Dans le cadre de ses activités, une entreprise est continuellement amenée à conclure un éventail de transactions. Les parties sous-estiment parfois l’importance des échanges précontractuels, ayant espoir de générer des économies de temps et de coûts et oublient que des termes et modalités imprécis ou incomplets peuvent devenir une source de litige et compromettre le succès de la transaction envisagée. C’est en étudiant le contenu obligationnel et le caractère exécutoire de ces divers échanges qu’il est possible d’en déterminer les effets juridiques.
L’obligation générale de négocier de bonne foi
En phase précontractuelle, les parties peuvent s’échanger des invitations à contracter sous la forme de lettres d’intention, accords de principe, avant-contrats ou esquisses établis pour fins de discussion. La distinction entre l’offre de contracter et la simple intention n’étant pas sans importance, les tribunaux ont fréquemment à trancher des débats relatifs à la nature contraignante de ces ententes préalables.

SÉRIE DE CONSIGNES
**a.** Répondez aux questions suivantes sur le texte consacré aux échanges précontractuels.
(i) Dans quel espoir les parties sous-estiment-elles parfois l'importance des échanges précontractuels ?
(ii) Sous quelles formes les parties peuvent-elles s'échanger des invitations à contracter ?
(iii) Sur quoi portent les débats que les tribunaux ont fréquemment à trancher ?
**b.** Citez le texte sur les échanges précontractuels en partant des mots « Dans le cadre » et en vous arrêtant après les mots « les effets juridiques. ».

DOCUMENTS PRÉSENTÉS
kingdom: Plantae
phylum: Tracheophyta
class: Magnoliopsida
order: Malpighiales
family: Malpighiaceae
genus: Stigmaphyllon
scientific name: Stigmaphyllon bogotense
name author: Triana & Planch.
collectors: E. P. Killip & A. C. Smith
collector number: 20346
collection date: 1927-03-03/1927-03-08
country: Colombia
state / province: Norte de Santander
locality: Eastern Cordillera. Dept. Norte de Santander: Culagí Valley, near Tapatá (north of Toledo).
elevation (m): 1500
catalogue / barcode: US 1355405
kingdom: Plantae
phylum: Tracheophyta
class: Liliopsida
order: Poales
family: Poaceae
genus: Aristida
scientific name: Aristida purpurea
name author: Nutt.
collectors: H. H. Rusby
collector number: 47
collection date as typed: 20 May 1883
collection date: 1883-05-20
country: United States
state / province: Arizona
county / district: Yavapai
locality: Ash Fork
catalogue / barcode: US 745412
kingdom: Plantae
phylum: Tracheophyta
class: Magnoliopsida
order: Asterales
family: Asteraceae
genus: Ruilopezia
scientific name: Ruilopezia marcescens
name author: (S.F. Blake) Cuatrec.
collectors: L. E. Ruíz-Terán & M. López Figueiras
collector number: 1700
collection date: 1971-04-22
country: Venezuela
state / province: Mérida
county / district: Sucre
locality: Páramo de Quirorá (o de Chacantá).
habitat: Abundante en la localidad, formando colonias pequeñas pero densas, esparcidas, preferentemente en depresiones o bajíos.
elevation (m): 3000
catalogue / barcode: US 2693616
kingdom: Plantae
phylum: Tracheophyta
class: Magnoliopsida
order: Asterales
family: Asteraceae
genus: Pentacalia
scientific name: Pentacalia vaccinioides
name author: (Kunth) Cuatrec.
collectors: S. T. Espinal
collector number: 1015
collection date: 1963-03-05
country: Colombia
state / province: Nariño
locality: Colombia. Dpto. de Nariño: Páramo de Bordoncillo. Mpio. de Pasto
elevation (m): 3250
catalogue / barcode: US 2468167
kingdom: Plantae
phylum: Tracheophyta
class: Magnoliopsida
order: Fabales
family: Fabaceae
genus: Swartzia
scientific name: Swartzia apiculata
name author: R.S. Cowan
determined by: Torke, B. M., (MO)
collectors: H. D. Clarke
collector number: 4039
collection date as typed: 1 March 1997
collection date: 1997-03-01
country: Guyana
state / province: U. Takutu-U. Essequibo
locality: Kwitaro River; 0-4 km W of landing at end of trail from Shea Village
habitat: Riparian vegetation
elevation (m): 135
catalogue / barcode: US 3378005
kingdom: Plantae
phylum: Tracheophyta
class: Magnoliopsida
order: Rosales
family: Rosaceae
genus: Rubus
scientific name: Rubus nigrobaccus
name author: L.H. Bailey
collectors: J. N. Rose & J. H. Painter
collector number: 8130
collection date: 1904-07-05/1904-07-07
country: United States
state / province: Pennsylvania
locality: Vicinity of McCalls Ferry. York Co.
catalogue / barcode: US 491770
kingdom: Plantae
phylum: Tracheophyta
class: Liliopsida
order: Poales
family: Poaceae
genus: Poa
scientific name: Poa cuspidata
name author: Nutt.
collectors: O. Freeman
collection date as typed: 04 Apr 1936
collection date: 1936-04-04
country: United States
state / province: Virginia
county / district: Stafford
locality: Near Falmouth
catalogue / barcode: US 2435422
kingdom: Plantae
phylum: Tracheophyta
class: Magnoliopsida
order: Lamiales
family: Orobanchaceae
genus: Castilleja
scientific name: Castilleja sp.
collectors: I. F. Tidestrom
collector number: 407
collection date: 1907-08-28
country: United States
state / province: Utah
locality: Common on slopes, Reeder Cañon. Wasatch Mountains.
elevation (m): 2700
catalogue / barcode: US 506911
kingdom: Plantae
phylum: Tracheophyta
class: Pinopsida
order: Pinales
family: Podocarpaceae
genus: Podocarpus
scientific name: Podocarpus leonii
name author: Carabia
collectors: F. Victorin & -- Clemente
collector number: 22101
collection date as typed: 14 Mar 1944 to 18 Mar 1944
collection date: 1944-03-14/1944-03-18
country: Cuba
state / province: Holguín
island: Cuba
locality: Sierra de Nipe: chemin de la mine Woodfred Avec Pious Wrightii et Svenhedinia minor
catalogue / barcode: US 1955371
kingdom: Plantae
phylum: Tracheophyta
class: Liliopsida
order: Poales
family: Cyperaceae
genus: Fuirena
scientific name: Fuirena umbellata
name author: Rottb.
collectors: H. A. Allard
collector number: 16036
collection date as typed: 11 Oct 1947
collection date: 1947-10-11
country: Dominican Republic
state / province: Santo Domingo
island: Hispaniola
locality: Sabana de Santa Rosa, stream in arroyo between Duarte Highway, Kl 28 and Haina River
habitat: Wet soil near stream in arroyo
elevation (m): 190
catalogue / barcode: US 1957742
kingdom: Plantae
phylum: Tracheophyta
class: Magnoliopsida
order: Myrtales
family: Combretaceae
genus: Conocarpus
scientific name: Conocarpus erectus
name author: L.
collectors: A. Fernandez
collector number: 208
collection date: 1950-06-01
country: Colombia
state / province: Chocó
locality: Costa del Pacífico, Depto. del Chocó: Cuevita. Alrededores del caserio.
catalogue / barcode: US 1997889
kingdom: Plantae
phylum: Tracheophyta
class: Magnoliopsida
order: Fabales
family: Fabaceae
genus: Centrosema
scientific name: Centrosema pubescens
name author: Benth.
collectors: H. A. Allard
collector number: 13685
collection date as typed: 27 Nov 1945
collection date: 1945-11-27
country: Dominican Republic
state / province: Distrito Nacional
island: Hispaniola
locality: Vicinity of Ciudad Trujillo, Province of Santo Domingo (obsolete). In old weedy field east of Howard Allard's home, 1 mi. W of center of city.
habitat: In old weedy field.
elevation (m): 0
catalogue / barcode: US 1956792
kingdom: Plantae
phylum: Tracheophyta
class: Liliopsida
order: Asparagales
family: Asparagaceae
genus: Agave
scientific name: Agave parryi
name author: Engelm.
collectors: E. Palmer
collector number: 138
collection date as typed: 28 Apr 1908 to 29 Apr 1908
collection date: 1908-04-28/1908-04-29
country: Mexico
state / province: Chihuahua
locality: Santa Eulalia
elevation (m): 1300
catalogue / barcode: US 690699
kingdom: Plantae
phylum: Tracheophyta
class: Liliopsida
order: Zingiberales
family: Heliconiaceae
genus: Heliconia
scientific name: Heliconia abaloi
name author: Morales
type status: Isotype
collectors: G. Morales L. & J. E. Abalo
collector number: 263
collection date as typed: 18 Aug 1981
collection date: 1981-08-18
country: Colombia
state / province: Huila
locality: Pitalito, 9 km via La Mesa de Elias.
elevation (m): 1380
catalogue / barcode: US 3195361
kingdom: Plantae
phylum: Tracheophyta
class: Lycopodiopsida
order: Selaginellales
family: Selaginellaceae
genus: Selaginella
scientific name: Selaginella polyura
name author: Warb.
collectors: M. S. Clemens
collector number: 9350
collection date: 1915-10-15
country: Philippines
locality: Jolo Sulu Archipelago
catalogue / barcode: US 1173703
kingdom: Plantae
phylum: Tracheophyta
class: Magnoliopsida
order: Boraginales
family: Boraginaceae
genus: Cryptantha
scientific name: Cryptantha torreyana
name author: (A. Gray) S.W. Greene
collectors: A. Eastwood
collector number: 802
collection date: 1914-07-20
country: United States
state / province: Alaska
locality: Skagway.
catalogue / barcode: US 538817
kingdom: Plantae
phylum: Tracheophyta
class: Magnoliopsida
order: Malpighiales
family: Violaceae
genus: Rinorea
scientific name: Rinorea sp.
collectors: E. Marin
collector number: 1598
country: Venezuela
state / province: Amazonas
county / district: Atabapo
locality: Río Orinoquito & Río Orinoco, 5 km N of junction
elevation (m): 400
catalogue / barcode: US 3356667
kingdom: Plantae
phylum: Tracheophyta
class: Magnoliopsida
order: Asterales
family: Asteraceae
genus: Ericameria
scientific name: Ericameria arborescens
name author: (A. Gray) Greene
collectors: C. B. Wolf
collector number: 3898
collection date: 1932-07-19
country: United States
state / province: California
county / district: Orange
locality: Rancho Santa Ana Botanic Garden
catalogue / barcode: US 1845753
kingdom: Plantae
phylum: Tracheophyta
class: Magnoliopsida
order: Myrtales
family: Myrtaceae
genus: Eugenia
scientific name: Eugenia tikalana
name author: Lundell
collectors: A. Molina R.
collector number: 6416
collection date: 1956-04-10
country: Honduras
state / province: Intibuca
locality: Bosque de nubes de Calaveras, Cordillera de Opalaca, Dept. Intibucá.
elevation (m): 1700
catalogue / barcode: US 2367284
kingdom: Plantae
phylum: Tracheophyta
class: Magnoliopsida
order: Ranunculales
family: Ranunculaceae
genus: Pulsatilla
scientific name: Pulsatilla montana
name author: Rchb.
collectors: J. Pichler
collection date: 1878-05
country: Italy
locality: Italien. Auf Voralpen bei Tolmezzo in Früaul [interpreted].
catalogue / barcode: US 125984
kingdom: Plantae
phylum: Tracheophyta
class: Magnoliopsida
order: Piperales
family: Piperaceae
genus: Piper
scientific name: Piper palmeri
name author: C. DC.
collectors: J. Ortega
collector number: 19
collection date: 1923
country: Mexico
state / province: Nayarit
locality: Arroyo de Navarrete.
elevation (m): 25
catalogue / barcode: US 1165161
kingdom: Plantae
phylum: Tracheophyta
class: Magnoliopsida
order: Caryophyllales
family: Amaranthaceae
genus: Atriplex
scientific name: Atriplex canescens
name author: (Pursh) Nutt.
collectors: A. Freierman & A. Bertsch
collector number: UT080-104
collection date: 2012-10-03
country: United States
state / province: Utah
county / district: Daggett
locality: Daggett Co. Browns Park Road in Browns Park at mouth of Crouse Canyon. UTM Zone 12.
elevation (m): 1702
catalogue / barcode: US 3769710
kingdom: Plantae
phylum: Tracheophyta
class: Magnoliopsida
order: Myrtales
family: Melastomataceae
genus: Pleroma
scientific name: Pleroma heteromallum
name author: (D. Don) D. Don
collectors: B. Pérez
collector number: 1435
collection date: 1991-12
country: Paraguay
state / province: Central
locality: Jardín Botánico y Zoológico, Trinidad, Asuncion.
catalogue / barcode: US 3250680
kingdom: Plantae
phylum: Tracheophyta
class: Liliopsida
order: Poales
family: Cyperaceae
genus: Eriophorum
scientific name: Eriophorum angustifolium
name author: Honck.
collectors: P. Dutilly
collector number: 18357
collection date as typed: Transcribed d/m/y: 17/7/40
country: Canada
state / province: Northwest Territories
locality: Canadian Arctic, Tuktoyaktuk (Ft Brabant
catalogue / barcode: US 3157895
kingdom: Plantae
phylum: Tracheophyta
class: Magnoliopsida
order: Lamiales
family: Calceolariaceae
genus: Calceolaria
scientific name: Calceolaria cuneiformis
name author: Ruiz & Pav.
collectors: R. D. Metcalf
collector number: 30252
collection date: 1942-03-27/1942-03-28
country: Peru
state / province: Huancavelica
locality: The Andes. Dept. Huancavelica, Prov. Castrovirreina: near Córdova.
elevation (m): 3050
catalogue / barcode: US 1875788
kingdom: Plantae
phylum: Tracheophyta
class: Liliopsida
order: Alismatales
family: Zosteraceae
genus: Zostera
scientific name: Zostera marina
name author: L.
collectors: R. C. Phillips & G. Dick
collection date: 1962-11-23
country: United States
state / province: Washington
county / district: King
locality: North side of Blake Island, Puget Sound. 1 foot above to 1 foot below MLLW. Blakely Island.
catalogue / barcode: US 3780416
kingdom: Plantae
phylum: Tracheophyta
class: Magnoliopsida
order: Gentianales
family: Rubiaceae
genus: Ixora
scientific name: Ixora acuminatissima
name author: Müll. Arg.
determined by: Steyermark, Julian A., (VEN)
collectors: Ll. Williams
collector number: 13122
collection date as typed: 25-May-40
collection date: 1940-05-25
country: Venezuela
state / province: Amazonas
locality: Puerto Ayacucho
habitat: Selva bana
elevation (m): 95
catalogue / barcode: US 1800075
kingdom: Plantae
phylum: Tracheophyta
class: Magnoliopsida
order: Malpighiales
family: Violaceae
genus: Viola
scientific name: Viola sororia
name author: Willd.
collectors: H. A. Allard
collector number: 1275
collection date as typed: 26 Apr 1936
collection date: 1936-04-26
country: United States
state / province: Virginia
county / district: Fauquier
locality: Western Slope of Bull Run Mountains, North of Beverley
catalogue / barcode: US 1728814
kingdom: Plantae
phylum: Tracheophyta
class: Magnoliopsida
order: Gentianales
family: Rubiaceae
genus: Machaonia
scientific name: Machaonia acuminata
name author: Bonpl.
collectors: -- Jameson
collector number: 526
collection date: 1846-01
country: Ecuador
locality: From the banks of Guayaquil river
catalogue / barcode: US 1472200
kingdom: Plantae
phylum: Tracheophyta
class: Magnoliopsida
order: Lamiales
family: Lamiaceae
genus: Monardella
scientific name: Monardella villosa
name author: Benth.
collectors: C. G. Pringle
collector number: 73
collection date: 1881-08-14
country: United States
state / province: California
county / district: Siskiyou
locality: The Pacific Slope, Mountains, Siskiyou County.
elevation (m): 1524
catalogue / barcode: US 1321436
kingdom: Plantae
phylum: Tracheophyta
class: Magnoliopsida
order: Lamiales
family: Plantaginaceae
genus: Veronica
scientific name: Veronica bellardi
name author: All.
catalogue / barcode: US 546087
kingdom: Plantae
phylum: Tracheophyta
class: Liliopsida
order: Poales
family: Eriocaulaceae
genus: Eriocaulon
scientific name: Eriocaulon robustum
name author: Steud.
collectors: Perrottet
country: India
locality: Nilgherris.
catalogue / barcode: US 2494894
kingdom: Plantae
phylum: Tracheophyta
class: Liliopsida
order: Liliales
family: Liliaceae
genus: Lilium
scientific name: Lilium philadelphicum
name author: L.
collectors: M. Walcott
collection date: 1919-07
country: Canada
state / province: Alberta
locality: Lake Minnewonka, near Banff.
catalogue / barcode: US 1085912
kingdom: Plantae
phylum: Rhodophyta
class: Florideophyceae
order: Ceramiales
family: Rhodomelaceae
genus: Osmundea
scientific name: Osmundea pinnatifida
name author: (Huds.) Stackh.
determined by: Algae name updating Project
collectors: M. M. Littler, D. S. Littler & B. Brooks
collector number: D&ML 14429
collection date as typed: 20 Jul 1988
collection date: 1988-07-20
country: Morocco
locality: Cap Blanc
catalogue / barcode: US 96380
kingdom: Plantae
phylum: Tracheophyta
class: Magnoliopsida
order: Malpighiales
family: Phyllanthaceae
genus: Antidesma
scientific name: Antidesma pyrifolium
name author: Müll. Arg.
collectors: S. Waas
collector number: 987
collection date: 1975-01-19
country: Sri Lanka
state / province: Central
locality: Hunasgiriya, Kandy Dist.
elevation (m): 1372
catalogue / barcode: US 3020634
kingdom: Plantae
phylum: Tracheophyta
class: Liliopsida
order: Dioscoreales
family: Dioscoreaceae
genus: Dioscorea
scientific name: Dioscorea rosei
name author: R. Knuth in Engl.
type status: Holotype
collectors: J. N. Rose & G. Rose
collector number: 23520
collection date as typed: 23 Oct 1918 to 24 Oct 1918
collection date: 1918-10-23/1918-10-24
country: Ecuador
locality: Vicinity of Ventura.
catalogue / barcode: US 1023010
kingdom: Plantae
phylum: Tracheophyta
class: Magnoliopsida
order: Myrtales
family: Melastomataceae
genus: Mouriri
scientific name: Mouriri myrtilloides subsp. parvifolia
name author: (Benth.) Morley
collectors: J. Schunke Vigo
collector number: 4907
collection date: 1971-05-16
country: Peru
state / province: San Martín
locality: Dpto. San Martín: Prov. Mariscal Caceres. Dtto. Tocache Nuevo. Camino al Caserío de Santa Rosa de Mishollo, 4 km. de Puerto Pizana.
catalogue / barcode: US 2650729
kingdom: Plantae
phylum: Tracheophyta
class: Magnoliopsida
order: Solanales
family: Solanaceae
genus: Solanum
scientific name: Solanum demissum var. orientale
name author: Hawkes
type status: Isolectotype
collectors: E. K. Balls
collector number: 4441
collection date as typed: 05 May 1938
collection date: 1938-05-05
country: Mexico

RÉPONSES AUX CONSIGNES
**a.**
(i) Elles espèrent générer des économies de temps et de coûts.
(ii) Sous la forme de lettres d'intention, d'accords de principe, d'avant-contrats ou d'esquisses établis pour fins de discussion.
(iii) Sur la nature contraignante de ces ententes préalables.

**b.**
Dans le cadre de ses activités, une entreprise est continuellement amenée à conclure un éventail de transactions. Les parties sous-estiment parfois l’importance des échanges précontractuels, ayant espoir de générer des économies de temps et de coûts et oublient que des termes et modalités imprécis ou incomplets peuvent devenir une source de litige et compromettre le succès de la transaction envisagée. C’est en étudiant le contenu obligationnel et le caractère exécutoire de ces divers échanges qu’il est possible d’en déterminer les effets juridiques.